In January 2011, what was arguably the first significant disconnection of an entire country from the Internet took place when routes to Egyptian networks disappeared from the Internet’s global routing table, leaving no valid paths by which the rest of the world could exchange Internet traffic with Egypt’s service providers. It was followed in short order by nationwide disruptions in Bahrain, Libya, and Syria. These outages took place during what became known as the Arab Spring, highlighting the role that the Internet had come to play in political protest, and heralding the wider use of national Internet shutdowns as a means of control.
After these events, and another significant Internet outage in Syria, this question led a blog post published in November 2012 by former Dyn Chief Scientist Jim Cowie that examined the risk of Internet disconnection for countries around the world, based on the number of Internet connections at their international border. “You can think of this, to [a] first approximation,” Cowie wrote, “as the number of phone calls (or legal writs, or infrastructure attacks) that would have to be performed in order to decouple the domestic Internet from the global Internet.”
Based on our aggregated view of the global Internet routing table at the time, we identified the set of border providers in each country: domestic network providers (autonomous systems, in BGP parlance) who have direct connections, visible in routing, to international (foreign) providers. From that data set, four tiers were defined to classify a country’s risk of Internet disconnection. A summary of these classifications is below - additional context can be found in the original blog post:
The original blog post classified 223 countries and territories, with the largest number of them classified as being at significant risk of Internet disconnection.
A February 2014 update to the original post, entitled “Syria, Venezuela, Ukraine: Internet Under Fire” examined changes observed in the 16 months since the original post, highlighting both increases and decreases in Internet disconnection risk level across a number of countries. The post noted the continued fragility of Internet connectivity in Syria, owing in part to its classification of being at severe risk of Internet disconnection, as well as mentioning the lack of nationwide Internet disruptions in Venezuela despite periodic slowdowns and regional access disruptions.

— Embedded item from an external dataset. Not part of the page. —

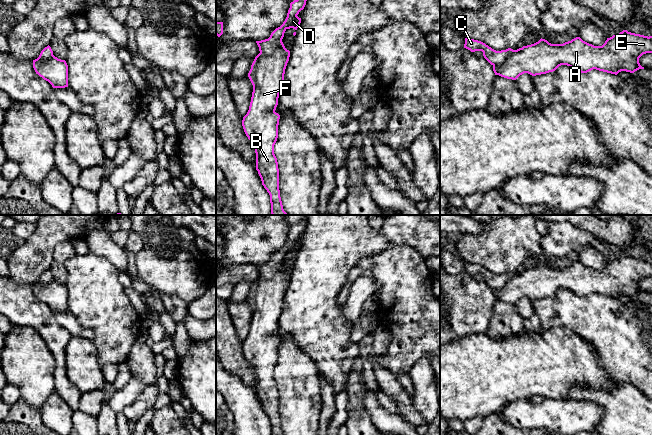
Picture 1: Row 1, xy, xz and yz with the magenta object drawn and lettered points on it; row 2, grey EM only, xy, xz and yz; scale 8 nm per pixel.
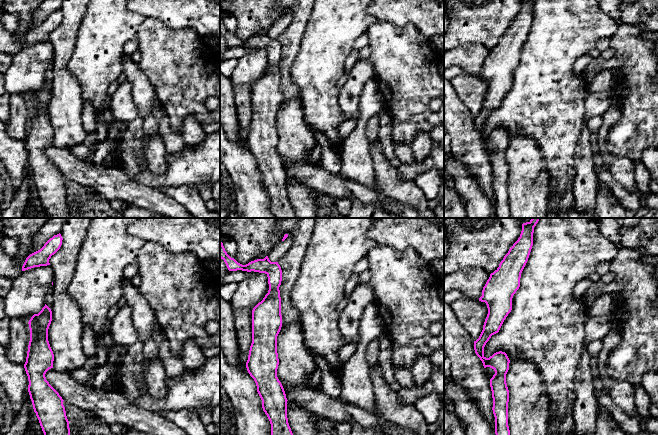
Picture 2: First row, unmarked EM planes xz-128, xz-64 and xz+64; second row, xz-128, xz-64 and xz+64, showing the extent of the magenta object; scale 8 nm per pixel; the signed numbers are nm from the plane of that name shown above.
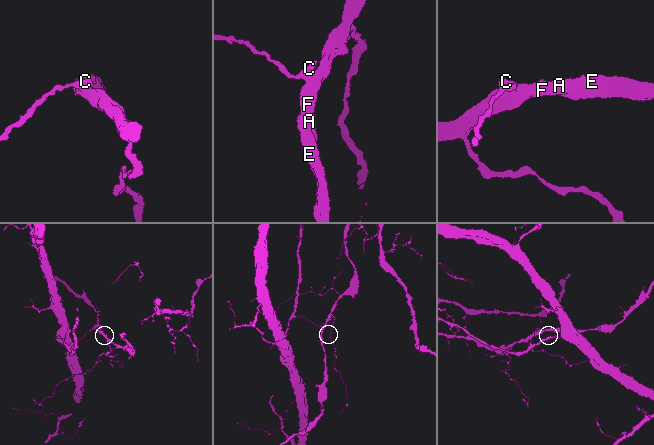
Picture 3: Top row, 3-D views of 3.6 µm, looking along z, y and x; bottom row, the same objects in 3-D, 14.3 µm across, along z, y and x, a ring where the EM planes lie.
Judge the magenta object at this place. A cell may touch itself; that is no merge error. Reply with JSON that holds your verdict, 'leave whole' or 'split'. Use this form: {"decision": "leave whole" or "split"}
{"decision": "split"}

It has been five years since the original blog post, and over three and a half years since the follow-up post, so we thought that it would be interesting to take a new look at Internet resiliency around the world. Has connection diversity increased, and does that lead to a potential decrease in vulnerability to Internet shutdown?
However, as the 2014 blog post notes, “We acknowledge the limitations of such a simple model in predicting complex events such as Internet shutdowns. Many factors can contribute to making countries more fragile than they appear at the surface (for example, shared physical infrastructure under the control of a central authority, or the physical limitations of a few shared fiber optic connections to distant countries).” For instance, at the time of the original (2012) post, New Zealand relied primarily on the Southern Cross submarine cable connection to Australia for international Internet connectivity, despite our data showing dozens of border network providers. And while Iraq has gained numerous border relationships since 2012, most of the country (except for Kurdistan in the north) relies on a national fiber backbone which the Iraqi government has shut down dozens of times since 2014 to combat cheating on student exams, stifle protests, and disrupt ISIS communication.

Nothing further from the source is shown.